(YOUR OBJECTIVE): Among the lines of the records below, copy those that hold the word "classes".
──────── SUPPLIED RECORDS ────────
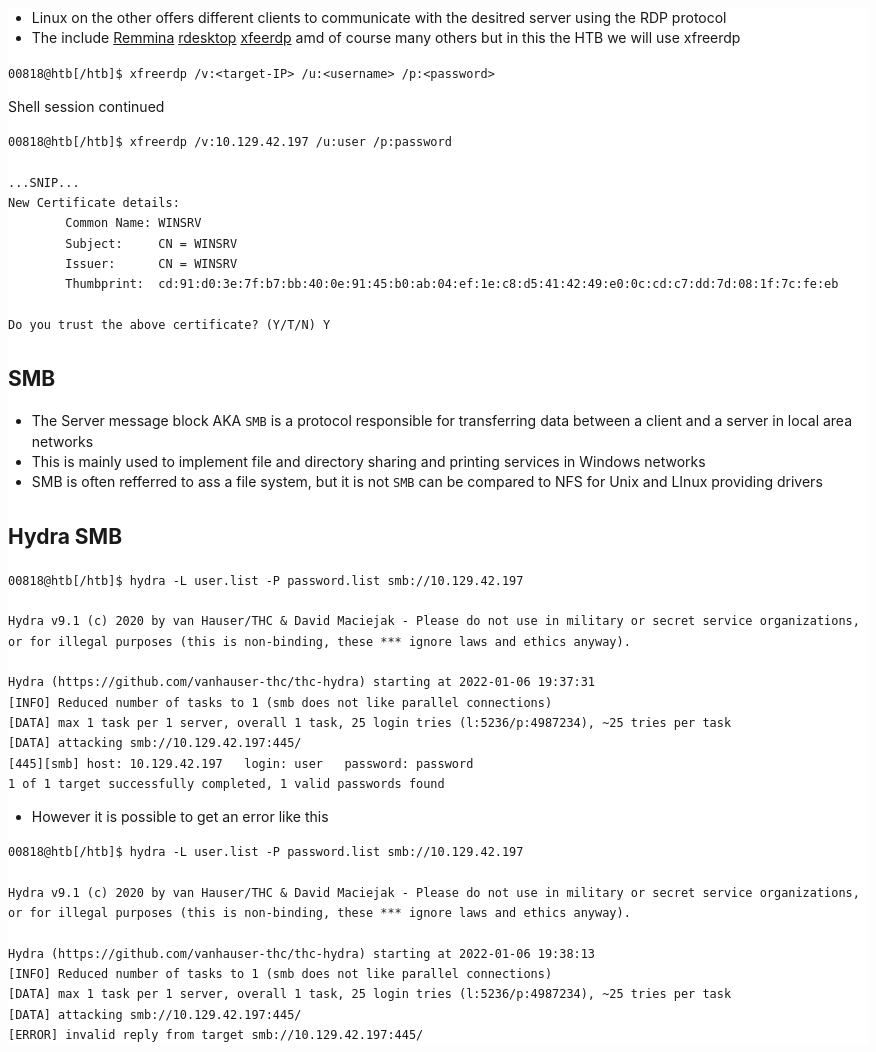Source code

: - Linux on the other offers different clients to communicate with the  desitred server using the RDP protocol 
- The include [Remmina](https://remmina.org/) [rdesktop](http://www.rdesktop.org/) [xfeerdp](https://linux.die.net/man/1/xfreerdp) amd of course many others but in this the HTB we will use xfreerdp
```Shell-session
00818@htb[/htb]$ xfreerdp /v:<target-IP> /u:<username> /p:<password>
```

Shell session continued 
```Shell-session
00818@htb[/htb]$ xfreerdp /v:10.129.42.197 /u:user /p:password

...SNIP...
New Certificate details:
        Common Name: WINSRV
        Subject:     CN = WINSRV
        Issuer:      CN = WINSRV
        Thumbprint:  cd:91:d0:3e:7f:b7:bb:40:0e:91:45:b0:ab:04:ef:1e:c8:d5:41:42:49:e0:0c:cd:c7:dd:7d:08:1f:7c:fe:eb

Do you trust the above certificate? (Y/T/N) Y
```

## SMB 
- The Server message block AKA `SMB` is a protocol responsible for transferring data between a client and a server in local area networks 
- This is mainly used to implement file and directory sharing and printing services in Windows networks 
- SMB is often refferred to ass a file system, but it is not `SMB` can be compared to NFS for Unix and LInux providing drivers

## Hydra SMB
```Shell-session
00818@htb[/htb]$ hydra -L user.list -P password.list smb://10.129.42.197

Hydra v9.1 (c) 2020 by van Hauser/THC & David Maciejak - Please do not use in military or secret service organizations, or for illegal purposes (this is non-binding, these *** ignore laws and ethics anyway).

Hydra (https://github.com/vanhauser-thc/thc-hydra) starting at 2022-01-06 19:37:31
[INFO] Reduced number of tasks to 1 (smb does not like parallel connections)
[DATA] max 1 task per 1 server, overall 1 task, 25 login tries (l:5236/p:4987234), ~25 tries per task
[DATA] attacking smb://10.129.42.197:445/
[445][smb] host: 10.129.42.197   login: user   password: password
1 of 1 target successfully completed, 1 valid passwords found
```

- However it is possible to get an error like this
```Shell-session
00818@htb[/htb]$ hydra -L user.list -P password.list smb://10.129.42.197

Hydra v9.1 (c) 2020 by van Hauser/THC & David Maciejak - Please do not use in military or secret service organizations, or for illegal purposes (this is non-binding, these *** ignore laws and ethics anyway).

Hydra (https://github.com/vanhauser-thc/thc-hydra) starting at 2022-01-06 19:38:13
[INFO] Reduced number of tasks to 1 (smb does not like parallel connections)
[DATA] max 1 task per 1 server, overall 1 task, 25 login tries (l:5236/p:4987234), ~25 tries per task
[DATA] attacking smb://10.129.42.197:445/
[ERROR] invalid reply from target smb://10.129.42.197:445/
```
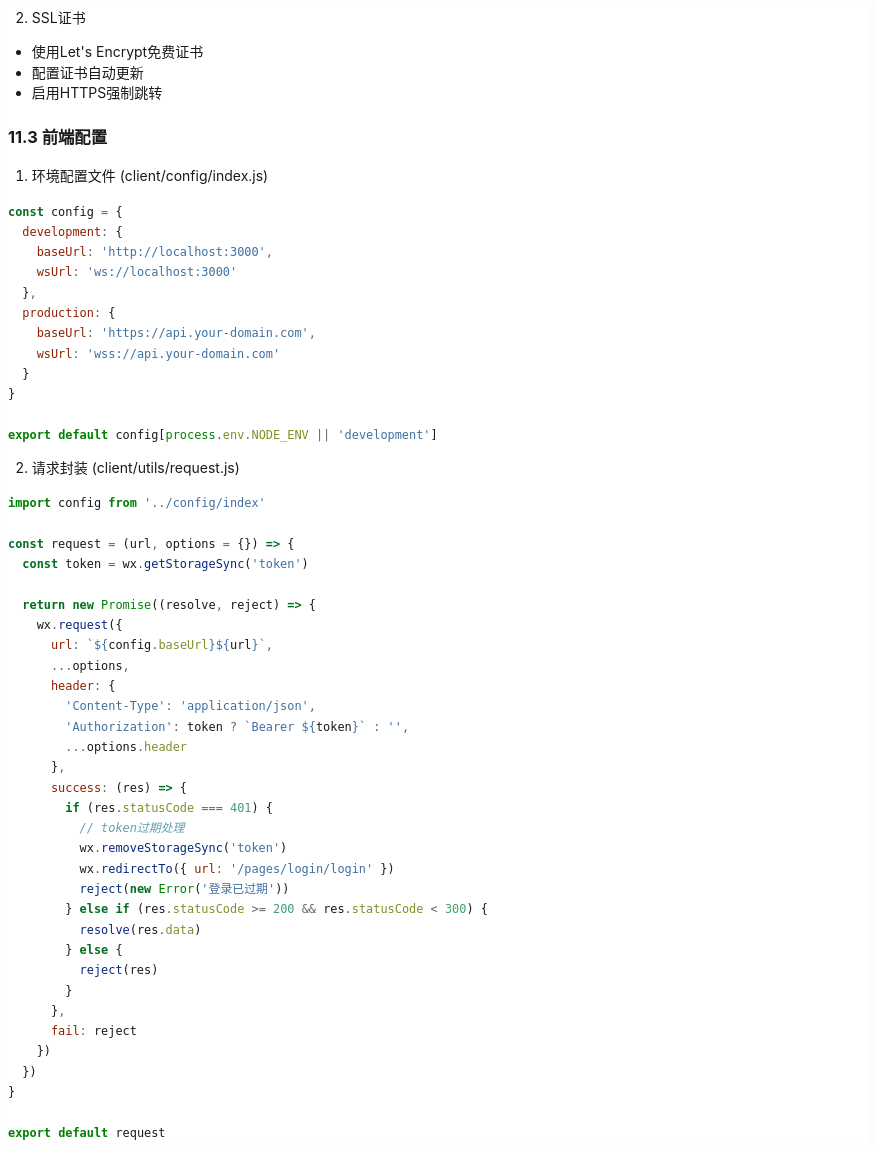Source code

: 2. SSL证书
- 使用Let's Encrypt免费证书
- 配置证书自动更新
- 启用HTTPS强制跳转

### 11.3 前端配置
1. 环境配置文件 (client/config/index.js)
```javascript
const config = {
  development: {
    baseUrl: 'http://localhost:3000',
    wsUrl: 'ws://localhost:3000'
  },
  production: {
    baseUrl: 'https://api.your-domain.com',
    wsUrl: 'wss://api.your-domain.com'
  }
}

export default config[process.env.NODE_ENV || 'development']
```

2. 请求封装 (client/utils/request.js)
```javascript
import config from '../config/index'

const request = (url, options = {}) => {
  const token = wx.getStorageSync('token')
  
  return new Promise((resolve, reject) => {
    wx.request({
      url: `${config.baseUrl}${url}`,
      ...options,
      header: {
        'Content-Type': 'application/json',
        'Authorization': token ? `Bearer ${token}` : '',
        ...options.header
      },
      success: (res) => {
        if (res.statusCode === 401) {
          // token过期处理
          wx.removeStorageSync('token')
          wx.redirectTo({ url: '/pages/login/login' })
          reject(new Error('登录已过期'))
        } else if (res.statusCode >= 200 && res.statusCode < 300) {
          resolve(res.data)
        } else {
          reject(res)
        }
      },
      fail: reject
    })
  })
}

export default request
```
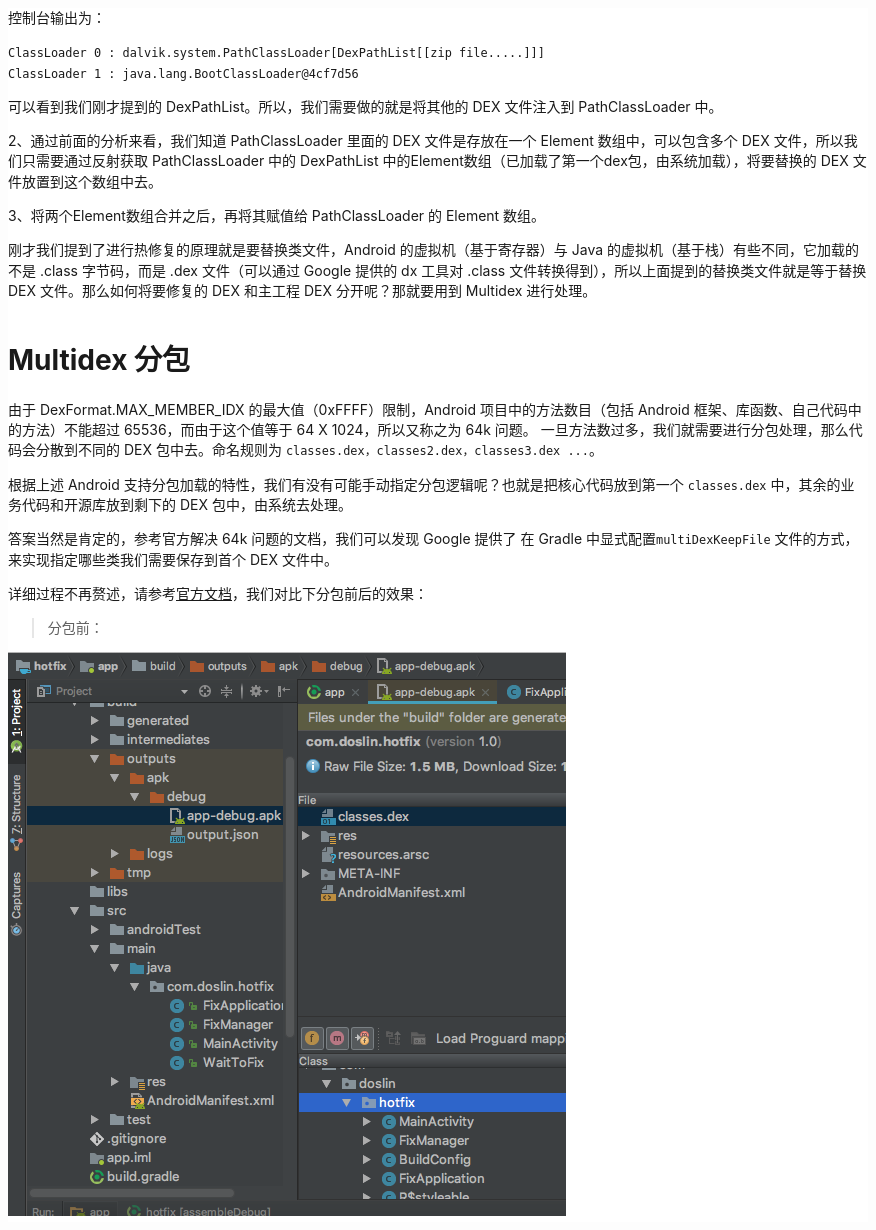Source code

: 控制台输出为：

```
ClassLoader 0 : dalvik.system.PathClassLoader[DexPathList[[zip file.....]]]
ClassLoader 1 : java.lang.BootClassLoader@4cf7d56
```

可以看到我们刚才提到的 DexPathList。所以，我们需要做的就是将其他的 DEX 文件注入到 PathClassLoader 中。

2、通过前面的分析来看，我们知道 PathClassLoader 里面的 DEX 文件是存放在一个 Element 数组中，可以包含多个 DEX 文件，所以我们只需要通过反射获取 PathClassLoader 中的 DexPathList 中的Element数组（已加载了第一个dex包，由系统加载），将要替换的 DEX 文件放置到这个数组中去。

3、将两个Element数组合并之后，再将其赋值给 PathClassLoader 的 Element 数组。

刚才我们提到了进行热修复的原理就是要替换类文件，Android 的虚拟机（基于寄存器）与 Java 的虚拟机（基于栈）有些不同，它加载的不是 .class 字节码，而是 .dex 文件（可以通过 Google 提供的 dx 工具对 .class 文件转换得到），所以上面提到的替换类文件就是等于替换 DEX 文件。那么如何将要修复的 DEX 和主工程 DEX 分开呢？那就要用到 Multidex 进行处理。

# Multidex 分包

由于 DexFormat.MAX_MEMBER_IDX 的最大值（0xFFFF）限制，Android 项目中的方法数目（包括 Android 框架、库函数、自己代码中的方法）不能超过 65536，而由于这个值等于 64 X 1024，所以又称之为 64k 问题。 一旦方法数过多，我们就需要进行分包处理，那么代码会分散到不同的 DEX 包中去。命名规则为 `classes.dex，classes2.dex，classes3.dex ...`。

根据上述 Android 支持分包加载的特性，我们有没有可能手动指定分包逻辑呢？也就是把核心代码放到第一个 `classes.dex` 中，其余的业务代码和开源库放到剩下的 DEX 包中，由系统去处理。

答案当然是肯定的，参考官方解决 64k 问题的文档，我们可以发现 Google 提供了 在 Gradle 中显式配置`multiDexKeepFile` 文件的方式，来实现指定哪些类我们需要保存到首个 DEX 文件中。


详细过程不再赘述，请参考[官方文档](https://developer.android.com/studio/build/multidex.html )，我们对比下分包前后的效果：

> 分包前：

![分包前的结构](/images/2018/01/hotfix_2.png)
────────
(RESPONSE):
由于 DexFormat.MAX_MEMBER_IDX 的最大值（0xFFFF）限制，Android 项目中的方法数目（包括 Android 框架、库函数、自己代码中的方法）不能超过 65536，而由于这个值等于 64 X 1024，所以又称之为 64k 问题。 一旦方法数过多，我们就需要进行分包处理，那么代码会分散到不同的 DEX 包中去。命名规则为 `classes.dex，classes2.dex，classes3.dex ...`。
根据上述 Android 支持分包加载的特性，我们有没有可能手动指定分包逻辑呢？也就是把核心代码放到第一个 `classes.dex` 中，其余的业务代码和开源库放到剩下的 DEX 包中，由系统去处理。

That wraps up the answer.